• _YOUR ASSIGNMENT_
From the entries below, return only the lines starting at the one that contains "Project Management Fundamentals" and ending at the one that contains "Power skills Courses", exactly as they stand.

• _GIVEN DATA_
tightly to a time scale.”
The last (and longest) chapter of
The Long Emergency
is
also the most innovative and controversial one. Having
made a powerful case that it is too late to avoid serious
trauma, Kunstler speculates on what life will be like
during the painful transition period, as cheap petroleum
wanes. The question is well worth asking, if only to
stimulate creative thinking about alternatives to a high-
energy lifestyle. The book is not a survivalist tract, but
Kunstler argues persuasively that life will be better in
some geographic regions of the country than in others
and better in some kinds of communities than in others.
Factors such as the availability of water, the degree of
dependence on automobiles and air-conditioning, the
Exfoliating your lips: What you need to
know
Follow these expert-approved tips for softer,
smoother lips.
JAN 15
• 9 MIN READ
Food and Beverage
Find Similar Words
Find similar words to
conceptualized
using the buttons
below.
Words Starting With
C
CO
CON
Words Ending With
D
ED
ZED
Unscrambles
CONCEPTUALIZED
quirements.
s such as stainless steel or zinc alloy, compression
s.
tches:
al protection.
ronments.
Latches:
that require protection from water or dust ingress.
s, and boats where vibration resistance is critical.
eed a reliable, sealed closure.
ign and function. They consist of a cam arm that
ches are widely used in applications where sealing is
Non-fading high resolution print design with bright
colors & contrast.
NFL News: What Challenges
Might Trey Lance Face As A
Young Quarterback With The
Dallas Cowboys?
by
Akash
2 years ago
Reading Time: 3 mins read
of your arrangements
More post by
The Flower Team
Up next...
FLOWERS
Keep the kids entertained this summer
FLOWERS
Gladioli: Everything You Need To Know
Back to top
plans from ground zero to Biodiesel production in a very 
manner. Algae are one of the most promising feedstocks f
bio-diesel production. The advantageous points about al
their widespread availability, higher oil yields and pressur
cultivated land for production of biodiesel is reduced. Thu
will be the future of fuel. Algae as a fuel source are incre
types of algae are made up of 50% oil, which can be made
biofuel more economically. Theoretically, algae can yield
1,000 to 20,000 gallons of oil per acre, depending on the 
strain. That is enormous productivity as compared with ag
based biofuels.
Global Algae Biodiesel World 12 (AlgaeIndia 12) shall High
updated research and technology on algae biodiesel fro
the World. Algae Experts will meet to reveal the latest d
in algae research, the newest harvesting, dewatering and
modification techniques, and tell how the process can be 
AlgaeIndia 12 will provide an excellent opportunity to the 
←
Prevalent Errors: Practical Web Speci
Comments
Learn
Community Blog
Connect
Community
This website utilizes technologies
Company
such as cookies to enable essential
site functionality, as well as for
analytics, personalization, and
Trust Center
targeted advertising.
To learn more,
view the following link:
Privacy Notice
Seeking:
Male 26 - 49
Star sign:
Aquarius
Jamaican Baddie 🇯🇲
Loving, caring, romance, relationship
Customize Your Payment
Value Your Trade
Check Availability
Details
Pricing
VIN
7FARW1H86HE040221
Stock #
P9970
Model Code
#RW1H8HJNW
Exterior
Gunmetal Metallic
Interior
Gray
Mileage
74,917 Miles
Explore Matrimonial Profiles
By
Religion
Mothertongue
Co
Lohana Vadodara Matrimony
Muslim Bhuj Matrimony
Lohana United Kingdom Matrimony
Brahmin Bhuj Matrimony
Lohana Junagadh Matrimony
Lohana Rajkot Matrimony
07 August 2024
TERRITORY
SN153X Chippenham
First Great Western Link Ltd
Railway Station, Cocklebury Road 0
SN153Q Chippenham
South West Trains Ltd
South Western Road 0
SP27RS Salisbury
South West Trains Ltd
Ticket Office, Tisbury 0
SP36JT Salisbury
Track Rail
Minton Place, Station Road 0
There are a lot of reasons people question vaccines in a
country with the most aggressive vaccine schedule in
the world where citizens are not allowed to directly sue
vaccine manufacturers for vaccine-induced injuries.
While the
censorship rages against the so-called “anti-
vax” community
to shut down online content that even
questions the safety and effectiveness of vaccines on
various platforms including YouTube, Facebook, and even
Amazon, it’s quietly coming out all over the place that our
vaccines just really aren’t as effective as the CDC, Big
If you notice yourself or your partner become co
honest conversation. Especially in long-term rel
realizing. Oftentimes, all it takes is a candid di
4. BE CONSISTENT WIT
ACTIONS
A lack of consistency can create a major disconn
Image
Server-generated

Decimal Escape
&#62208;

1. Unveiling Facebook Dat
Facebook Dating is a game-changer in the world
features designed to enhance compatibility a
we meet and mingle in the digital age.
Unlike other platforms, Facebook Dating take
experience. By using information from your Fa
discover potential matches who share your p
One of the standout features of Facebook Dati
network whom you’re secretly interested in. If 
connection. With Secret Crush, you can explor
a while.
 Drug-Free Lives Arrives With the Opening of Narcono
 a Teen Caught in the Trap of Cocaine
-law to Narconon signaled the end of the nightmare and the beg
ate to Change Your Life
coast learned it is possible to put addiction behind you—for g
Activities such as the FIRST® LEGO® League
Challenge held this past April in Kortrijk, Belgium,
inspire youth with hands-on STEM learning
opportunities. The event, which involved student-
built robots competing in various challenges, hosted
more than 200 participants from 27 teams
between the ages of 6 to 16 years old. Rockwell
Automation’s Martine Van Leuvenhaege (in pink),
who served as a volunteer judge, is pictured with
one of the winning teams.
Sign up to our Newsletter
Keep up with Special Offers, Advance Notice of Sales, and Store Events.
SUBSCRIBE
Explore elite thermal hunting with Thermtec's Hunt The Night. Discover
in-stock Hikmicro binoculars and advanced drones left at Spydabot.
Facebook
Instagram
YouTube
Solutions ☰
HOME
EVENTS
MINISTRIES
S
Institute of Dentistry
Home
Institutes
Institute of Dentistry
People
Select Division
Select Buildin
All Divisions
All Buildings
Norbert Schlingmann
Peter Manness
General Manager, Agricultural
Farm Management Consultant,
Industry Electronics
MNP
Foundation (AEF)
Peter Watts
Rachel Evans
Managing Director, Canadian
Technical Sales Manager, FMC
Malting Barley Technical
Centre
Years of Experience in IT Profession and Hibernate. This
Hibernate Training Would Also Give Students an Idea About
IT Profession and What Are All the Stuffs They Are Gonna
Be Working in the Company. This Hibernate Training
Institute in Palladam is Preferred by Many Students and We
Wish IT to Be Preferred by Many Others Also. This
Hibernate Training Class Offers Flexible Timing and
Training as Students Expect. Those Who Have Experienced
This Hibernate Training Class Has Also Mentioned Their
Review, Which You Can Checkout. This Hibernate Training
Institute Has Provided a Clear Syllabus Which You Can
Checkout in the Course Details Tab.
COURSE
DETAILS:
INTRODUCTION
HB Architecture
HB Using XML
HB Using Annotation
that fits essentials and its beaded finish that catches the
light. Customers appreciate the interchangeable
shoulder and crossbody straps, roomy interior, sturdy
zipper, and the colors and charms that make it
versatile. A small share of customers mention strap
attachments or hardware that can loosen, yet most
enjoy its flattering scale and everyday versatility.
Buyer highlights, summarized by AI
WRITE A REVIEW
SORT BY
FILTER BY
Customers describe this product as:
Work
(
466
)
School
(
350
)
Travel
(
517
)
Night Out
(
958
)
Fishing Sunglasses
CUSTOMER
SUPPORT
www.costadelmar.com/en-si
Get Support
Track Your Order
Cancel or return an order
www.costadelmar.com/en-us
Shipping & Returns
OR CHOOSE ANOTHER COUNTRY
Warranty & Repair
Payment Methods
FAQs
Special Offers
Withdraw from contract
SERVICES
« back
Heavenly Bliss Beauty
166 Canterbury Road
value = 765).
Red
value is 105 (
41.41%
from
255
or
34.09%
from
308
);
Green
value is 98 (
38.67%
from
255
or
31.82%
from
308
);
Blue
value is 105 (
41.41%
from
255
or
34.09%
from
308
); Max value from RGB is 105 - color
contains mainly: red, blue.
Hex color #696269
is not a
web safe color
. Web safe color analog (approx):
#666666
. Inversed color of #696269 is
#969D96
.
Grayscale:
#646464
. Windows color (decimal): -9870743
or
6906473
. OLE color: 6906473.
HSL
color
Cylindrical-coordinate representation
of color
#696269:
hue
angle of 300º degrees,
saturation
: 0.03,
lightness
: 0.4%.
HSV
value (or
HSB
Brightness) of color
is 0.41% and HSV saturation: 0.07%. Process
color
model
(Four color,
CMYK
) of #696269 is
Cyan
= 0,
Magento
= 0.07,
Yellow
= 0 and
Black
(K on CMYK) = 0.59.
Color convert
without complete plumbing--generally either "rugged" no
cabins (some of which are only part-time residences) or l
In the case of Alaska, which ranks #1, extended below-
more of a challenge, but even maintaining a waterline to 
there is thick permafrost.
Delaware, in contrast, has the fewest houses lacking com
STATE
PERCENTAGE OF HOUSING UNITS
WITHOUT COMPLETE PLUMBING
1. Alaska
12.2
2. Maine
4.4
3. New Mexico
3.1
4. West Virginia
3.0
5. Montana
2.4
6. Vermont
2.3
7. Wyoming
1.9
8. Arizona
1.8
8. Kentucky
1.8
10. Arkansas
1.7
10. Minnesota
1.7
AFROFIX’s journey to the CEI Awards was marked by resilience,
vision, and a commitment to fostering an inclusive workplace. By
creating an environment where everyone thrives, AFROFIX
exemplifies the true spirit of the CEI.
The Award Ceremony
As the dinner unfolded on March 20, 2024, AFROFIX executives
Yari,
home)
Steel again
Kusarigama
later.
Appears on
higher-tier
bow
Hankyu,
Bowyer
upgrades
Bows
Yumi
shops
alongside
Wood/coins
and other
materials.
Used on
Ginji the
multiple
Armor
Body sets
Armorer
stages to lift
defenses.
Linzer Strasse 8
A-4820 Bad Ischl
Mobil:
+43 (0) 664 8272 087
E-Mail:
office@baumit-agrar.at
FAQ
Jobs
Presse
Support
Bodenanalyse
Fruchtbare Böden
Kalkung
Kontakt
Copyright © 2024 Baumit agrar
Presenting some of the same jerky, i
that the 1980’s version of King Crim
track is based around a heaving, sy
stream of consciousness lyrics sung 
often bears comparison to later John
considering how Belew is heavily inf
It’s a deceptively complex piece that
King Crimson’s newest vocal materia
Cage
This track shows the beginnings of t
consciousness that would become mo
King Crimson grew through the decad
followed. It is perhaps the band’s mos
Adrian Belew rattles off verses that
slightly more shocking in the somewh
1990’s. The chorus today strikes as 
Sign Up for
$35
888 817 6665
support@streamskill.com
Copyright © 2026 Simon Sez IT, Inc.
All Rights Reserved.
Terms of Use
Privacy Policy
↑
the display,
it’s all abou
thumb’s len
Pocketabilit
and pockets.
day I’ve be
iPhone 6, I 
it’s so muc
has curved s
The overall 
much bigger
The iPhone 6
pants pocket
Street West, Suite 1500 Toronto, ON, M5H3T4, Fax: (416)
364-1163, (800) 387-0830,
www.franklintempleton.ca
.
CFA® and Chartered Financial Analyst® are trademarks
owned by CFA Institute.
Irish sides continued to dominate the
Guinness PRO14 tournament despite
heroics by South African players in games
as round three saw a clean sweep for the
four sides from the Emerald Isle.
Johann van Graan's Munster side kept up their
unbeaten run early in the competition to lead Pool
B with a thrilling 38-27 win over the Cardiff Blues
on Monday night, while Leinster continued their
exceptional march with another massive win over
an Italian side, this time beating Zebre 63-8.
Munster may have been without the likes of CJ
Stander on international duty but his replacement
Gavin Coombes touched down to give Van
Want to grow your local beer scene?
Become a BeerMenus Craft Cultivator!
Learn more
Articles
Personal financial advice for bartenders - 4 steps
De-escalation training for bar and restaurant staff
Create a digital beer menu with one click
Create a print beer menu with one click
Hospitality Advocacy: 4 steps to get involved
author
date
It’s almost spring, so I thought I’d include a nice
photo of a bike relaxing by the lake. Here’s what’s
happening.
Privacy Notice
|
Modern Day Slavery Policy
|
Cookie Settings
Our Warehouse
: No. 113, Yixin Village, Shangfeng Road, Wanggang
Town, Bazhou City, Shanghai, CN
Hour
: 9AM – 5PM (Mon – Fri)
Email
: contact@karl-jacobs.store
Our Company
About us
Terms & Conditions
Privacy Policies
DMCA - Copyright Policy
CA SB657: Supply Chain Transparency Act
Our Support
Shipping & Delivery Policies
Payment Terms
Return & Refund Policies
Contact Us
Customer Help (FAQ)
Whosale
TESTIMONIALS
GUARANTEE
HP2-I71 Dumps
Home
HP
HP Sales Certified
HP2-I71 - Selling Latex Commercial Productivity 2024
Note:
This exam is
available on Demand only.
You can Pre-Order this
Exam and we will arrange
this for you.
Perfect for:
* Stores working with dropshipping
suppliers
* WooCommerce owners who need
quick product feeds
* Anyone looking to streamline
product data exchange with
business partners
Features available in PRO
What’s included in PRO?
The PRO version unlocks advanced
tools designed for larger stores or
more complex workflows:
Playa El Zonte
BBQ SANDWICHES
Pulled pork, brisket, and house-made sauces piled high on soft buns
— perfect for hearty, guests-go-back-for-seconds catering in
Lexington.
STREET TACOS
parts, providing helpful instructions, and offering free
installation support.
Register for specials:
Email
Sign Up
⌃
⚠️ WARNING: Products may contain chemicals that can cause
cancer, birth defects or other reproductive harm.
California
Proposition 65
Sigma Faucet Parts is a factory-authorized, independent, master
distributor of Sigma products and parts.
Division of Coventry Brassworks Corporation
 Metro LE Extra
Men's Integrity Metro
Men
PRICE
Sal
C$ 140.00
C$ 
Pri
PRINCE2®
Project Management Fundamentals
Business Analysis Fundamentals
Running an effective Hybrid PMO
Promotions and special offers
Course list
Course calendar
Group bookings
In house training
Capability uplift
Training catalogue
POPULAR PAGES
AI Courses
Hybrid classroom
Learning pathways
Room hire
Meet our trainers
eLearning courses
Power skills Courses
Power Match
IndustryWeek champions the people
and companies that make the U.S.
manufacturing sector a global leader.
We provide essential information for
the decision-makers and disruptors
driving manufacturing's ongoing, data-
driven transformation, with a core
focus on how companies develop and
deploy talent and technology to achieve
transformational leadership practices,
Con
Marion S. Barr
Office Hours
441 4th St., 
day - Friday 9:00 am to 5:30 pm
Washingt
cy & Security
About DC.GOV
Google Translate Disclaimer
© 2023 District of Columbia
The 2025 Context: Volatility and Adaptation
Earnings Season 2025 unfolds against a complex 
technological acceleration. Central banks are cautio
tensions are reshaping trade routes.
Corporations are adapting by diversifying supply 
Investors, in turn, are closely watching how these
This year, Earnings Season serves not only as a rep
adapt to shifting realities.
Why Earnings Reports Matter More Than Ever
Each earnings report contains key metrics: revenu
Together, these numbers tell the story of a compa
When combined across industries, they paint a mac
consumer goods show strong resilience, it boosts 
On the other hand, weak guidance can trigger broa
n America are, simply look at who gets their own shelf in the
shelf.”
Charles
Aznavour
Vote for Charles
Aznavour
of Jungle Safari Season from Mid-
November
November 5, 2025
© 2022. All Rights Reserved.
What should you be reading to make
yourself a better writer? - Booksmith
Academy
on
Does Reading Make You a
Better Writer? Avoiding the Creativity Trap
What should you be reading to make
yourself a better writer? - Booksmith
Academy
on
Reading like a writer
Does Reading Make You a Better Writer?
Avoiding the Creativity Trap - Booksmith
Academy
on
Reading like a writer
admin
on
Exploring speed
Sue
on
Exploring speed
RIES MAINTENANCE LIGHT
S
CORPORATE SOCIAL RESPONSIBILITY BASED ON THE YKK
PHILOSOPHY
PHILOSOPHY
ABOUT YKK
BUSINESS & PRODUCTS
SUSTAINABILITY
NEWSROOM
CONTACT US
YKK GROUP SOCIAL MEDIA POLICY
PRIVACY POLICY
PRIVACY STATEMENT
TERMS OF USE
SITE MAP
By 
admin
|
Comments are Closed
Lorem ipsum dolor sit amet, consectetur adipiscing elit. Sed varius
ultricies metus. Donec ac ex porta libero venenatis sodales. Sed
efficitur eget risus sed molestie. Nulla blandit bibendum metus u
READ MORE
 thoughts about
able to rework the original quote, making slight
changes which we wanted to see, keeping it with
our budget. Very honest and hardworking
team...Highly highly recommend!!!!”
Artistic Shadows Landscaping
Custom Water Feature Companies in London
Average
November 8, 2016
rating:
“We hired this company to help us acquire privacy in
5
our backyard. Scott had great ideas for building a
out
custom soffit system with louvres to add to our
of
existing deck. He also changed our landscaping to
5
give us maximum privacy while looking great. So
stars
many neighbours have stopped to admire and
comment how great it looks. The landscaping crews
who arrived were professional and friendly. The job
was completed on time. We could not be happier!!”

• _TASK SOLUTION_
Project Management Fundamentals
Business Analysis Fundamentals
Running an effective Hybrid PMO
Promotions and special offers
Course list
Course calendar
Group bookings
In house training
Capability uplift
Training catalogue
POPULAR PAGES
AI Courses
Hybrid classroom
Learning pathways
Room hire
Meet our trainers
eLearning courses
Power skills Courses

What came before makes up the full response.